Like the Luxor in Las Vegas, this larger-than-life pyramid sticks out like a sore thumb from the rest of Dubai’s cityscape. Interiors, however, are anything but tacky. Each of the 200 rooms are elegant takes on Middle Eastern design, with balconies (the best of which face the Burj Khalifa), mashrabiya motifs, and butler service. Its three swimming pools means you’ll have a chance to escape (or join) the kiddos, while the Raffles Spa is a must for the brand’s signature facials. (Here, do like the locals do and order the one that incorporates Egyptian gold.) The restaurants are excellent—and serve everything from Japanese to steak and seafood—but many of the guests you’ll see are here to fuel up before a night at the resident nightclub, Solitaire.
One&Only Royal Mirage
The One&Only Royal Mirage is arguably Dubai’s most romantic stay, and you’ll know it everywhere you look, from the beautiful mosaic-tiled pool to the domes and arches of its palatial buildings to the symmetry of its palm tree-filled gardens and classic, understated guest rooms decorated with cream-colored carpets and gold accents.

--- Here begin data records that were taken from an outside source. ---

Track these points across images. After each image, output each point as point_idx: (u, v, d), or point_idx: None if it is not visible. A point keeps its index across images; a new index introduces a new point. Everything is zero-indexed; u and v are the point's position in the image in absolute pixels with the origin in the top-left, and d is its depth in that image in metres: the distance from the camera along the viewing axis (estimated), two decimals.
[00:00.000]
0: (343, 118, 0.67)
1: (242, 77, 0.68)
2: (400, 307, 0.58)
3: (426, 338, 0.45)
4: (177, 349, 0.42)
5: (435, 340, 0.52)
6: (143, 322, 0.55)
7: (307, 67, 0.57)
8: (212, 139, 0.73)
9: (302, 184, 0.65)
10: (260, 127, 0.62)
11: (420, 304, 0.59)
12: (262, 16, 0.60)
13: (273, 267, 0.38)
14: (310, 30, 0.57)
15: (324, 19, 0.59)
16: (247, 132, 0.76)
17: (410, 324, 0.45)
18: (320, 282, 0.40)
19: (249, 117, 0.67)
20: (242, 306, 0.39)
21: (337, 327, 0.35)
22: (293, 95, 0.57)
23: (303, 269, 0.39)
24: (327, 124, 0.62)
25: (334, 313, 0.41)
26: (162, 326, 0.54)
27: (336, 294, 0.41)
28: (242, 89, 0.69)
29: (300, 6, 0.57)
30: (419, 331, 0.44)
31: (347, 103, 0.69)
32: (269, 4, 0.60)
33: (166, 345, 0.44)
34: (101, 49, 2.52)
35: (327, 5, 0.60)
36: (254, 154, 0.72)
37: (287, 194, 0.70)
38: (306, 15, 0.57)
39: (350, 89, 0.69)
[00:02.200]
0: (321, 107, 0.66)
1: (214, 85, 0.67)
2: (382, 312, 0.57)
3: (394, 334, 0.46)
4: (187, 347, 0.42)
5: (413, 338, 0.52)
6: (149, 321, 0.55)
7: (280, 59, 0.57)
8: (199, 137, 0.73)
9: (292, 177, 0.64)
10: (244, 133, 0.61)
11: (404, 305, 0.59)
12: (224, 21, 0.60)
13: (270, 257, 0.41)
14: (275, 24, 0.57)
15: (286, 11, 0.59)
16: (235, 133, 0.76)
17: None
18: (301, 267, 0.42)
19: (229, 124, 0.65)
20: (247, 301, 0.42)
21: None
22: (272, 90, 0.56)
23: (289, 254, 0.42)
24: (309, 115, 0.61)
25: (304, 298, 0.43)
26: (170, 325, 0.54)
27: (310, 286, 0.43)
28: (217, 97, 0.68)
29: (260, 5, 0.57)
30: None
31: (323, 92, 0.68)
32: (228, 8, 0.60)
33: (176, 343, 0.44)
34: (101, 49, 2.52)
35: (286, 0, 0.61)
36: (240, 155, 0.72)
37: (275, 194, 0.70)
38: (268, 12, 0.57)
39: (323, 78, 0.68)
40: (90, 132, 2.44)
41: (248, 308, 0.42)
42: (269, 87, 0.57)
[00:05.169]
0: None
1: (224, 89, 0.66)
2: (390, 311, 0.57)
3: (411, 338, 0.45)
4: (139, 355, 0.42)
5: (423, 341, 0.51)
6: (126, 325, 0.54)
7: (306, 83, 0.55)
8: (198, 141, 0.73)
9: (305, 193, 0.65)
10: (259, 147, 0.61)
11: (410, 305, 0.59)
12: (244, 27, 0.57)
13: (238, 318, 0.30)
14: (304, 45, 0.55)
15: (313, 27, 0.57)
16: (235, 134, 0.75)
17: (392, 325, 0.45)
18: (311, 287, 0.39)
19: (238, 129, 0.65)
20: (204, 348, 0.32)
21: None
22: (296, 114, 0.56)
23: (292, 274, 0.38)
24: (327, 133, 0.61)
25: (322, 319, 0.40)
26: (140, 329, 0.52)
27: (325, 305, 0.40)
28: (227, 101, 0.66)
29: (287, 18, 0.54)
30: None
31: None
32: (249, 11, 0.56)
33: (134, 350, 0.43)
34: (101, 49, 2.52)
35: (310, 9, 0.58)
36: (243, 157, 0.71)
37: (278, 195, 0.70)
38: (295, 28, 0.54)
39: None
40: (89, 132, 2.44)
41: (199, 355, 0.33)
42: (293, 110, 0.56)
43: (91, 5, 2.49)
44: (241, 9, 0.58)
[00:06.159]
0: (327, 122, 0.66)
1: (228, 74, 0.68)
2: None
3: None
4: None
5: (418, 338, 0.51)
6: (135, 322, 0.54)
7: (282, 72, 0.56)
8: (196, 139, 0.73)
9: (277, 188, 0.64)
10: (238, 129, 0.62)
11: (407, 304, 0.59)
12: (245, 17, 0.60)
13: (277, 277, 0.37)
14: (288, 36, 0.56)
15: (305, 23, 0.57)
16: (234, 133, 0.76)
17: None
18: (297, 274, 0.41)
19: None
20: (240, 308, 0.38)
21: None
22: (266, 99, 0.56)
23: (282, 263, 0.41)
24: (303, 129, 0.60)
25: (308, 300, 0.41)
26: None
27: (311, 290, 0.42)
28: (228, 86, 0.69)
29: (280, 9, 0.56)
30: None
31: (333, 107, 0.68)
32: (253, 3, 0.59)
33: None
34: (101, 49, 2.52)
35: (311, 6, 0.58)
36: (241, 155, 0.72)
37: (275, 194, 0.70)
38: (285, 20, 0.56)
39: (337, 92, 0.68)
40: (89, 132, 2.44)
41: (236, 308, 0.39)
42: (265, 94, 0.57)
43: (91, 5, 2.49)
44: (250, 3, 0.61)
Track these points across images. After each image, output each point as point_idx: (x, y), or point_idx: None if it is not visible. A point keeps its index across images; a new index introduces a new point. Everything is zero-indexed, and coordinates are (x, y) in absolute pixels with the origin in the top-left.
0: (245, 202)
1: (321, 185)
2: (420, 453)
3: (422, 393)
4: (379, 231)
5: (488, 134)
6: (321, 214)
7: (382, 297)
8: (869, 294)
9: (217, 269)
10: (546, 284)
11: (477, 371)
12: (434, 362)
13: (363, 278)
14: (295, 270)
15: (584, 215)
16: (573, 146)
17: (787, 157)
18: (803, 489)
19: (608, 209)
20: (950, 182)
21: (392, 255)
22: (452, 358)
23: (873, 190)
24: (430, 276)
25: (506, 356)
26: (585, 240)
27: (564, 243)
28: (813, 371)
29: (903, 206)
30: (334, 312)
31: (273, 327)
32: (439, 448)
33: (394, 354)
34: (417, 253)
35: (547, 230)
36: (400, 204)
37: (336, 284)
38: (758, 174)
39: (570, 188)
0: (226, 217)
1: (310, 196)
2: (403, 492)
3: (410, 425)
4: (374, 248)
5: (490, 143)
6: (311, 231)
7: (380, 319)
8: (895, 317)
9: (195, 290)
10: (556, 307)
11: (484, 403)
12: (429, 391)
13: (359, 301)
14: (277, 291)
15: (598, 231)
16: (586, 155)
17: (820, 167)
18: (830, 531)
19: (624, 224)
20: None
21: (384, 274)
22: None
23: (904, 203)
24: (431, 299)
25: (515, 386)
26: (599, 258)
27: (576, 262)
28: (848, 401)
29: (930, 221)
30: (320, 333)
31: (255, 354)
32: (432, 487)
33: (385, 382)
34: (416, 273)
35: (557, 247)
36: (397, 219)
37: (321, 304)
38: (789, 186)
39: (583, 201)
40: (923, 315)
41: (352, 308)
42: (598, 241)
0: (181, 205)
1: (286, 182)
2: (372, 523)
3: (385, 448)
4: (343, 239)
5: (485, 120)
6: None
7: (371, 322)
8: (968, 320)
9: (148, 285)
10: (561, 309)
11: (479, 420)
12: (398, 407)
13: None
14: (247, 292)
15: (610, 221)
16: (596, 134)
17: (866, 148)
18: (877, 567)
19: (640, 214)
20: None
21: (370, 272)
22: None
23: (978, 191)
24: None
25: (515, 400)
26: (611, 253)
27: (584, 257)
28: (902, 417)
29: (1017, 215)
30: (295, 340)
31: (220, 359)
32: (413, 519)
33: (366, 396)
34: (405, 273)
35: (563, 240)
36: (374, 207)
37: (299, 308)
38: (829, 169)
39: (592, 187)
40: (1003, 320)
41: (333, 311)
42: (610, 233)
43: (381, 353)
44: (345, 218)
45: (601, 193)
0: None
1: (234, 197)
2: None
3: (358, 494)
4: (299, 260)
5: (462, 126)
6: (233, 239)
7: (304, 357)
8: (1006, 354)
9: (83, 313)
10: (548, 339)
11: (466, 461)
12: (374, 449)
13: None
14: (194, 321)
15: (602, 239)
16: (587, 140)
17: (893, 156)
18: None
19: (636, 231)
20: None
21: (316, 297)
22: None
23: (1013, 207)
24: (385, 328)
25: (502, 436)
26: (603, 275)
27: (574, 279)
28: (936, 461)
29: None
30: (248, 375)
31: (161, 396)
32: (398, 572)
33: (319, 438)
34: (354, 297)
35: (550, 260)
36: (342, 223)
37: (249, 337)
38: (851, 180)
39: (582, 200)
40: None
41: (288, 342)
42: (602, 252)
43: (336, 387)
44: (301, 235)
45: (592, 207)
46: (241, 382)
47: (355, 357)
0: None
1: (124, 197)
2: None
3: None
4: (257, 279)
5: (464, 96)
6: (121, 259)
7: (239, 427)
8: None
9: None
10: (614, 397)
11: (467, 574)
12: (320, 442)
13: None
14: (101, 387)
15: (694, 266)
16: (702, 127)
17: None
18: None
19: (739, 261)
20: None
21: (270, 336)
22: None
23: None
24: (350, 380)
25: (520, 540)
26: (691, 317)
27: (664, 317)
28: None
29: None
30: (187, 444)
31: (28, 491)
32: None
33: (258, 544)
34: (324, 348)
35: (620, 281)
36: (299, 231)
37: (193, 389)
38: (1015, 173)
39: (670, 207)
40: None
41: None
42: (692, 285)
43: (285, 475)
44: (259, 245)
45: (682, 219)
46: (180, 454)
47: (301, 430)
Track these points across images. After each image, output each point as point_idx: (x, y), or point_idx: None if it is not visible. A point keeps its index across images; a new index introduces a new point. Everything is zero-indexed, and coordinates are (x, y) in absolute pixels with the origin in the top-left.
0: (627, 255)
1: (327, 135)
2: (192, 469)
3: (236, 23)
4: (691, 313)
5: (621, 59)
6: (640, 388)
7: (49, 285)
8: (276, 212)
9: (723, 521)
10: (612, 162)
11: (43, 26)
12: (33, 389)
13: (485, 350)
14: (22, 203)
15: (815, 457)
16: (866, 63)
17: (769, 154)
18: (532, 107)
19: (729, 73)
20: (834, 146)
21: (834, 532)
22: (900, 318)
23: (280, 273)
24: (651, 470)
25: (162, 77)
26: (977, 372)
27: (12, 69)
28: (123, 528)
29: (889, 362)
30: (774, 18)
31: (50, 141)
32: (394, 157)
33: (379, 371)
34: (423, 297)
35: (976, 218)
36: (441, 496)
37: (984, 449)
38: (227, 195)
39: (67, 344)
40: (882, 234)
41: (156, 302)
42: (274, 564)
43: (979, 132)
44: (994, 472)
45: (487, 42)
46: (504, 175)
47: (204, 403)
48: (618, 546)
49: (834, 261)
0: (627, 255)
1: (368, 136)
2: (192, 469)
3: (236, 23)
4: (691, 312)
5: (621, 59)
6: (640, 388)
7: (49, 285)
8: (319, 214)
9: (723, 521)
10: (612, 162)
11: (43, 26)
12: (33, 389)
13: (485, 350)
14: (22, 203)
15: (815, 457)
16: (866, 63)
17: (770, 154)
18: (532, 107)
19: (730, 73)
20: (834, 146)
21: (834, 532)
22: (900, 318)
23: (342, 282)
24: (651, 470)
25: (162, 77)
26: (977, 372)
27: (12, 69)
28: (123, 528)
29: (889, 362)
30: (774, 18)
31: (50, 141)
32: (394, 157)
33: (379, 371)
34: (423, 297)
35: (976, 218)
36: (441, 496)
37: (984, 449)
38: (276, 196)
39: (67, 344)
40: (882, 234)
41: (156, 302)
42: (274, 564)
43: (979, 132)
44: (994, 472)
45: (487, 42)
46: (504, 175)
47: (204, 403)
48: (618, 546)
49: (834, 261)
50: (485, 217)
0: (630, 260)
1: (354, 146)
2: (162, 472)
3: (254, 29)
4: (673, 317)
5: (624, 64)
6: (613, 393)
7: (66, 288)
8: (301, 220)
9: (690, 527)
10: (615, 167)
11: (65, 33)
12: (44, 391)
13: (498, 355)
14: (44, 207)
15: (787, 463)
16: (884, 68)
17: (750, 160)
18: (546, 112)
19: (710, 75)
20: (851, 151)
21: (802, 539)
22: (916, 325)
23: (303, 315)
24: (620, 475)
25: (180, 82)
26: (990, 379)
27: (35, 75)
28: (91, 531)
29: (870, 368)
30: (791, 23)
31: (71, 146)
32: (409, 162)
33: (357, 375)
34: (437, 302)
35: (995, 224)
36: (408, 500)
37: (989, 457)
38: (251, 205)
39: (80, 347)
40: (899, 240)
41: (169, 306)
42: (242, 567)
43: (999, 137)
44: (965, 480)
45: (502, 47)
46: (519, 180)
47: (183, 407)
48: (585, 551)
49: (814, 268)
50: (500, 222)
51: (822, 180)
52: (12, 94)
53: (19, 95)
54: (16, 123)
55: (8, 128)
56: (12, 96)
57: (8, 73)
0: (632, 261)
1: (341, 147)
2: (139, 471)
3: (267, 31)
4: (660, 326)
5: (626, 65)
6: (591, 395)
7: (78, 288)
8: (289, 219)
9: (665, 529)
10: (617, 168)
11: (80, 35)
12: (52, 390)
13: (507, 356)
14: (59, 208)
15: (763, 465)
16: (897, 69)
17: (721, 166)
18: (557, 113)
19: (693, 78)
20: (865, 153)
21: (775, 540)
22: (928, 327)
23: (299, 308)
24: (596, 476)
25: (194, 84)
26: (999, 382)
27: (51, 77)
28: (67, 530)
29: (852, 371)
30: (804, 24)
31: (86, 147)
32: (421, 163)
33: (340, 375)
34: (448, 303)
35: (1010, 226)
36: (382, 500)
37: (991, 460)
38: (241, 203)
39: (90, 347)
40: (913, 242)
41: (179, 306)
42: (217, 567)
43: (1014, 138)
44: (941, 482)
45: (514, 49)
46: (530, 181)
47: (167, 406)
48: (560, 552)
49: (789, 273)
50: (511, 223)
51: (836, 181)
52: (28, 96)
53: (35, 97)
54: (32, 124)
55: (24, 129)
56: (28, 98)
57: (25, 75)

After time spent in the hammam and Moroccan restaurant, head to the sugar-white beach to catch some sun or hop on the water taxi for a journey across the bay to the other One&Only.
Anantara The Palm Dubai
Southern Asia meets the South Pacific at Dubai’s first Anantara outpost, on the eastern edge of Palm Jumeirah. The resort’s pagoda roofs and on-call tuk tuks are straight out of Thailand, while its overwater villas are a first for the UAE. (There’s also lagoon-access rooms if you don’t manage to snag an overwater number.) You could get away with never leaving the property—and why would you, what with its private beach, four pools, seven restaurants, and tricked-out spa? No wonder it’s a hit with families, groups, and couples seeking an all-in-one getaway.